The problem is that, as we discussed in the 2022 blog post, most fragment structures from high-throughput screens are not refined to the level required for the PDB, a process which typically takes a day or two for the researcher and up to 3 hours by a biocurator at the PDB. Moreover, fragments are often identified using PanDDA (Pan-Dataset Density Analysis, which we wrote about here), a process which makes use of the many unbound structures obtained in a dataset. Ideally, these datasets should also be made available.
 
The challenge is balancing practicality with FAIR (Findable, Accessible, Interoperable, and Reusable) principles. The paper outlines four non-exclusive options.
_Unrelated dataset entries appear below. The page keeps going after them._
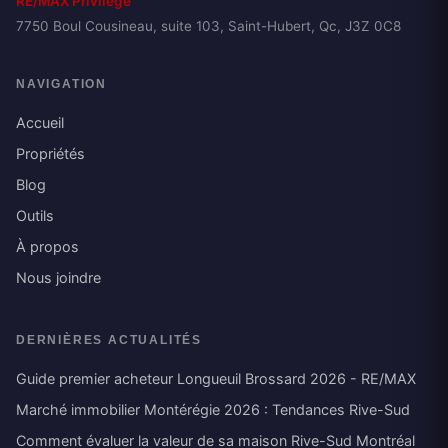
RE/MAX Privilège
7750 Boul Cousineau, suite 103, Saint-Hubert, Qc, J3Z 0C8
NAVIGATION
Accueil
Propriétés
Blog
Outils
À propos
Nous joindre
DERNIÈRES ACTUALITÉS
Guide premier acheteur Longueuil Brossard 2026 - RE/MAX
Marché immobilier Montérégie 2026 : Tendances Rive-Sud
Comment évaluer la valeur de sa maison Rive-Sud Montréal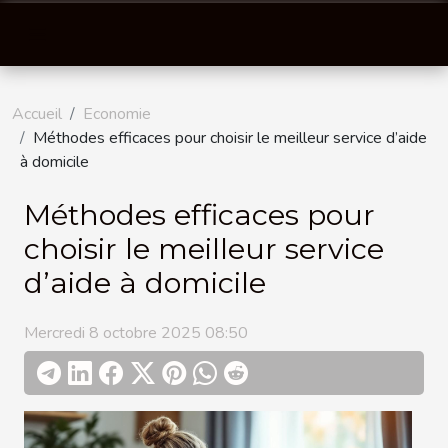
Accueil
Economie
Méthodes efficaces pour choisir le meilleur service d’aide
à domicile
Méthodes efficaces pour
choisir le meilleur service
d’aide à domicile
Mercredi 8 octobre 2025 08:50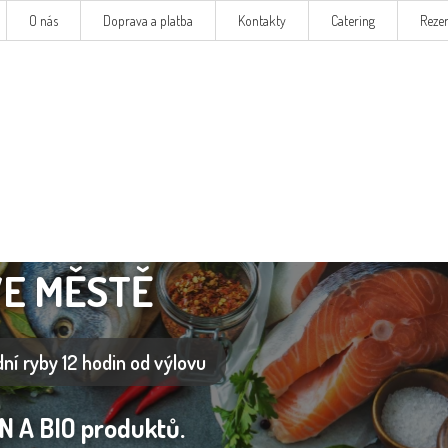
O nás
Doprava a platba
Kontakty
Catering
Reze
VE MĚSTĚ
ní ryby 12 hodin od výlovu
 A BIO produktů.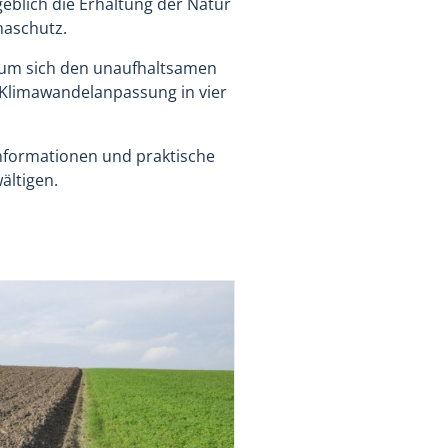
blich die Erhaltung der Natur
maschutz.
um sich den unaufhaltsamen
Klimawandelanpassung in vier
Informationen und praktische
ältigen.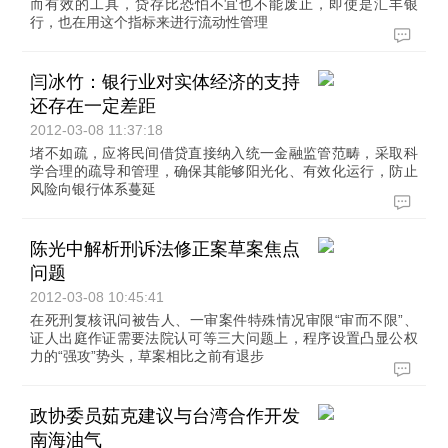
而有效的工具，贷存比恐怕不宜也不能废止，即使是汇丰银
行，也在用这个指标来进行流动性管理
闫冰竹：银行业对实体经济的支持
还存在一定差距
2012-03-08 11:37:18
堵不如疏，应将民间借贷直接纳入统一金融监管范畴，采取科
学合理的疏导和管理，确保其能够阳光化、有效化运行，防止
风险向银行体系蔓延
陈光中解析刑诉法修正案草案焦点
问题
2012-03-08 10:45:41
在死刑复核讯问被告人、一审案件特殊情况审限“审而不限”、
证人出庭作证需要法院认可等三大问题上，程序设置凸显公权
力的“强攻”势头，草案相比之前有退步
政协委员茹克建议与台湾合作开发
南海油气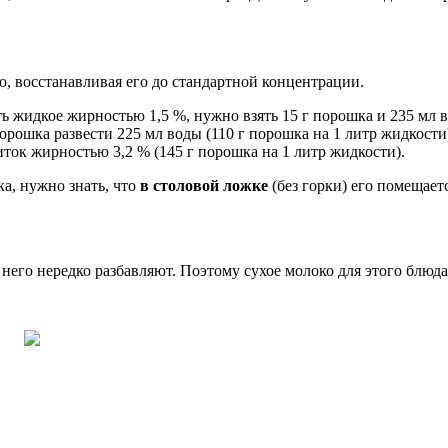
, восстанавливая его до стандартной концентрации.
ь жидкое жирностью 1,5 %, нужно взять 15 г порошка и 235 мл в
орошка развести 225 мл воды (110 г порошка на 1 литр жидкости
иток жирностью 3,2 % (145 г порошка на 1 литр жидкости).
а, нужно знать, что
в столовой ложке
(без горки) его помещаетс
него нередко разбавляют. Поэтому сухое молоко для этого блюд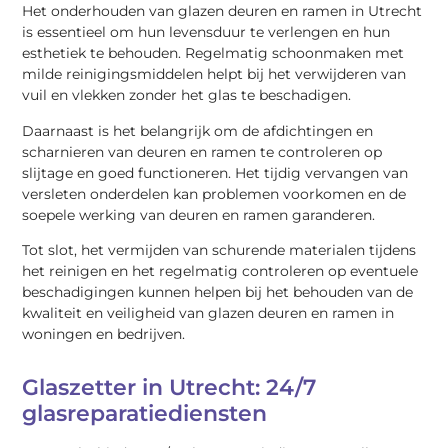
Het onderhouden van glazen deuren en ramen in Utrecht
is essentieel om hun levensduur te verlengen en hun
esthetiek te behouden. Regelmatig schoonmaken met
milde reinigingsmiddelen helpt bij het verwijderen van
vuil en vlekken zonder het glas te beschadigen.
Daarnaast is het belangrijk om de afdichtingen en
scharnieren van deuren en ramen te controleren op
slijtage en goed functioneren. Het tijdig vervangen van
versleten onderdelen kan problemen voorkomen en de
soepele werking van deuren en ramen garanderen.
Tot slot, het vermijden van schurende materialen tijdens
het reinigen en het regelmatig controleren op eventuele
beschadigingen kunnen helpen bij het behouden van de
kwaliteit en veiligheid van glazen deuren en ramen in
woningen en bedrijven.
Glaszetter in Utrecht: 24/7
glasreparatiediensten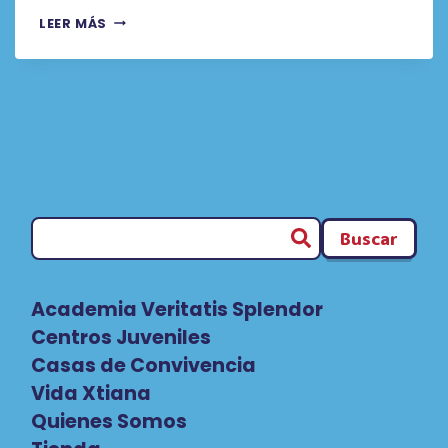
CREATIVE
LEER MÁS
PROBLEM
SOLVING
FOR
UX
DESIGNERS
Buscar
Academia Veritatis Splendor
Centros Juveniles
Casas de Convivencia
Vida Xtiana
Quienes Somos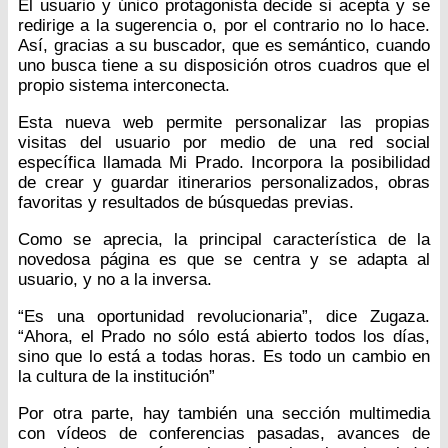
El usuario y único protagonista decide si acepta y se
redirige a la sugerencia o, por el contrario no lo hace.
Así, gracias a su buscador, que es semántico, cuando
uno busca tiene a su disposición otros cuadros que el
propio sistema interconecta.
Esta nueva web permite personalizar las propias
visitas del usuario por medio de una red social
específica llamada Mi Prado. Incorpora la posibilidad
de crear y guardar itinerarios personalizados, obras
favoritas y resultados de búsquedas previas.
Como se aprecia, la principal característica de la
novedosa página es que se centra y se adapta al
usuario, y no a la inversa.
“Es una oportunidad revolucionaria”, dice Zugaza.
“Ahora, el Prado no sólo está abierto todos los días,
sino que lo está a todas horas. Es todo un cambio en
la cultura de la institución”
Por otra parte, hay también una sección multimedia
con vídeos de conferencias pasadas, avances de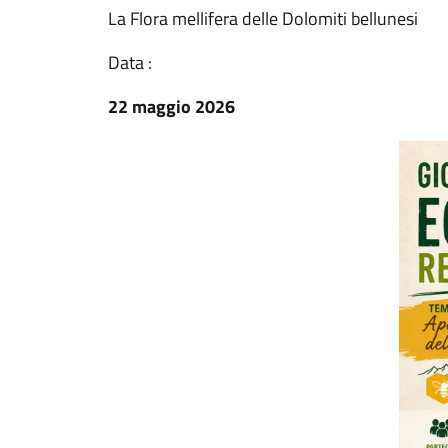
La Flora mellifera delle Dolomiti bellunesi
Data :
22 maggio 2026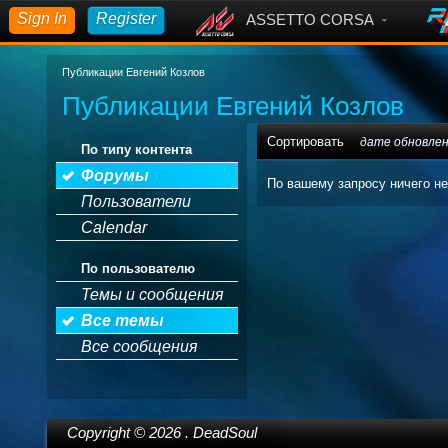
Sign In
Register
ASSETTO CORSA
Публикации Евгений Козлов
Публикации Евгений Козлов
Сортировать
дате обновле
По типу контента
Форумы
По вашему запросу ничего не
Пользователи
Calendar
По пользователю
Темы и сообщения
Все темы
Все сообщения
Copyright ©
2026
. DeadSoul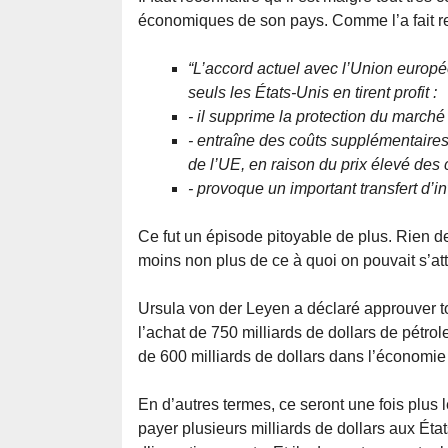
économiques de son pays. Comme l’a fait r
“L’accord actuel avec l’Union europé
seuls les États-Unis en tirent profit :
- il supprime la protection du marché
- entraîne des coûts supplémentaires
de l’UE, en raison du prix élevé de
- provoque un important transfert d’i
Ce fut un épisode pitoyable de plus. Rien de
moins non plus de ce à quoi on pouvait s’at
Ursula von der Leyen a déclaré approuver t
l’achat de 750 milliards de dollars de pétrol
de 600 milliards de dollars dans l’économie
En d’autres termes, ce seront une fois plus 
payer plusieurs milliards de dollars aux Éta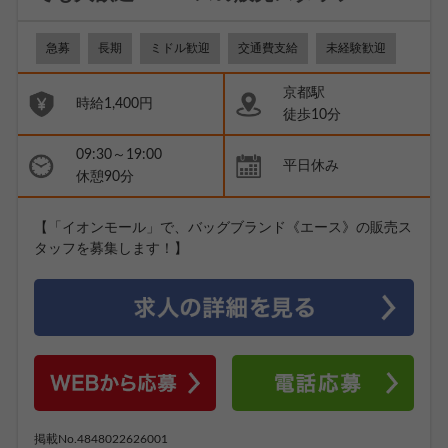
急募
長期
ミドル歓迎
交通費支給
未経験歓迎
京都駅
時給1,400円
徒歩10分
09:30～19:00
平日休み
休憩90分
【「イオンモール」で、バッグブランド《エース》の販売ス
タッフを募集します！】
掲載No.4848022626001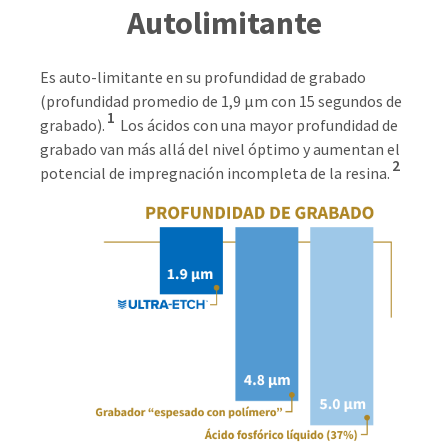
Autolimitante
Es auto-limitante en su profundidad de grabado
(profundidad promedio de 1,9 μm con 15 segundos de
1
grabado).
Los ácidos con una mayor profundidad de
grabado van más allá del nivel óptimo y aumentan el
2
potencial de impregnación incompleta de la resina.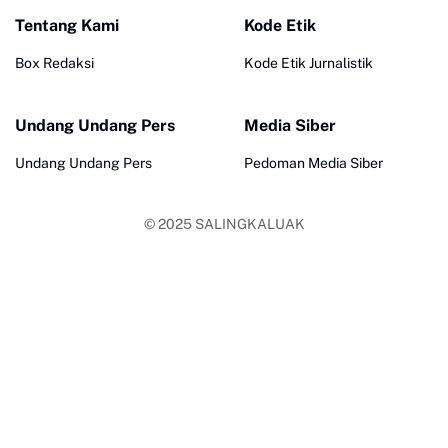
Tentang Kami
Kode Etik
Box Redaksi
Kode Etik Jurnalistik
Undang Undang Pers
Media Siber
Undang Undang Pers
Pedoman Media Siber
© 2025
SALINGKALUAK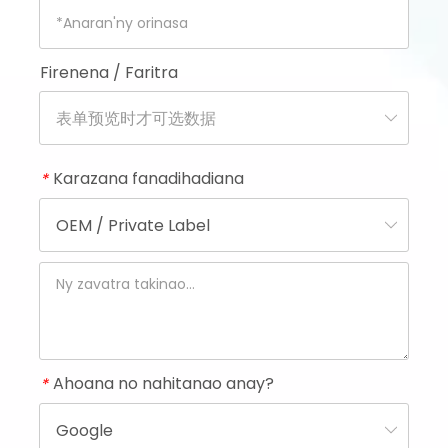
Firenena / Faritra
Karazana fanadihadiana
*
Ahoana no nahitanao anay?
*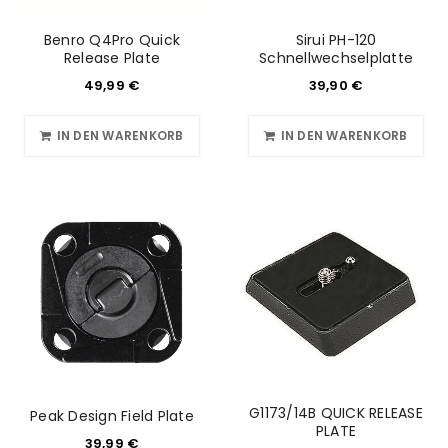
Ich stimme zu
Benro Q4Pro Quick
Sirui PH-120
Release Plate
Schnellwechselplatte
Ja, ich möchte ein Kundenkonto eröffnen und
49,99
€
39,90
€
akzeptiere die
Datenschutzerklärung
.
*
IN DEN WARENKORB
IN DEN WARENKORB
REGISTRIEREN
G1173/14B QUICK RELEASE
Peak Design Field Plate
PLATE
39,99
€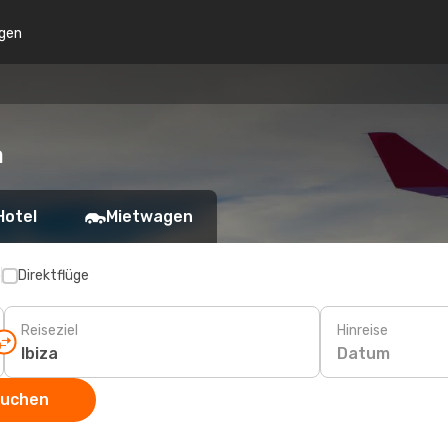
gen
a
Hotel
Mietwagen
p
Direktflüge
Reiseziel
Hinreise
Datum
suchen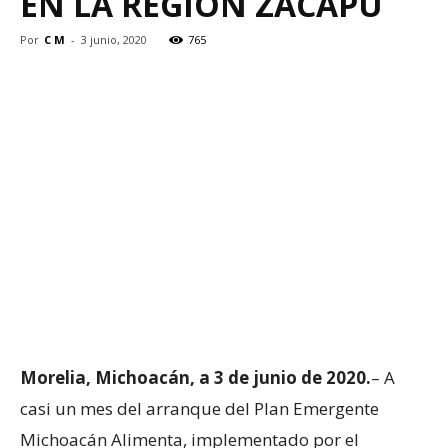
EN LA REGIÓN ZACAPU
Por
C M
-
3 junio, 2020
765
Morelia, Michoacán, a 3 de junio de 2020.
– A
casi un mes del arranque del Plan Emergente
Michoacán Alimenta, implementado por el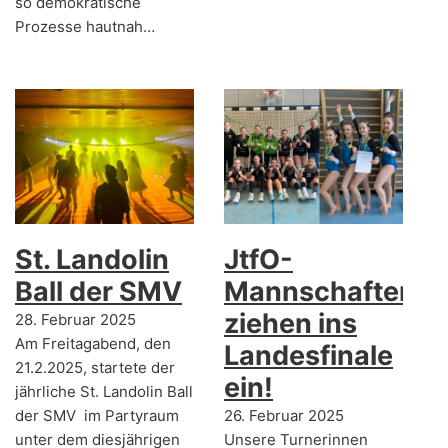
so demokratische
Prozesse hautnah…
St. Landolin
JtfO-
Ball der SMV
Mannschaften
ziehen ins
28. Februar 2025
Am Freitagabend, den
Landesfinale
21.2.2025, startete der
ein!
jährliche St. Landolin Ball
der SMV im Partyraum
26. Februar 2025
unter dem diesjährigen
Unsere Turnerinnen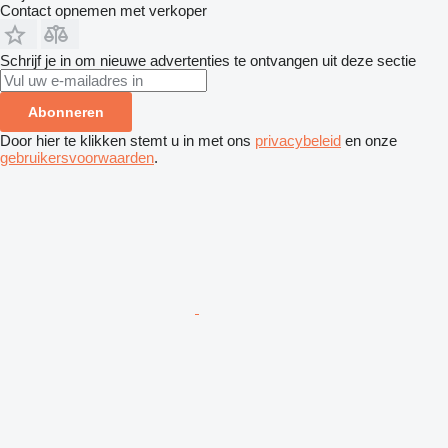
Contact opnemen met verkoper
Schrijf je in om nieuwe advertenties te ontvangen uit deze sectie
Abonneren
Door hier te klikken stemt u in met ons
privacybeleid
en onze
gebruikersvoorwaarden
.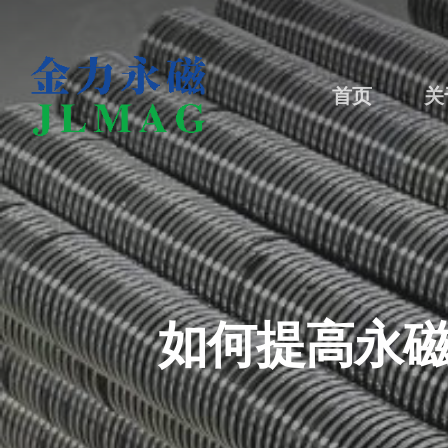
关
首页
如何提高永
Very briefly, these are:
 
Option One: Fully refine and deposit all protein-fragment structures just as with other structures.
 
Option Two: Partially refine structures, and possibly flag or even segregate them from other structures in the PDB.
 
Option Three: Rather than treating each protein-ligand structure independently, treat each high-throughput screen as a single experiment, and archive all of the data in its entirety, including unbound structures. These data could be housed in the PDB or elsewhere.
 
Option Four: A hybrid approach, where fully refined structures would be deposited in the PDB and the rest of the data would be stored in a separate branch of the PDB or elsewhere entirely.
 
There are pros and cons for each option. At the extremes, the first option puts a tremendous burden on experimentalists and the PDB, and potentially valuable information regarding unbound structures is lost, while option three requires setting up new repositories to store vast quantities of data.
 
The paper intentionally avoids making a specific recommendation and instead calls for discussion within the scientific community. Personally, I favor some sort of hybrid approach such as option four. As the paper notes, no one could have foreseen AlphaFold2 when the PDB was launched in 1971. Over the next decade researchers around the world are likely to generate hundreds of thousands of protein-fragment structures. I don’t pretend to know what the artificial intelligence tools of the future will be able to make of such data, but I hope they will have access.
 
What do you think?

1 comment:

Anonymous said...

One of the authors of the paper, Stephen Burley from Rutgers, will address this topic in his presentation at Discovery on Target at CHI's Lead Generation Strategies track: https://www.discoveryontarget.com/lead-generation-strategies -- hopefully Dan Erlanson will be there asking questions from the audience -- should be a good discussion! (Dan is speaking at DOT about his covalent p53 activator work on the Small Molecules for Cancer track the day before).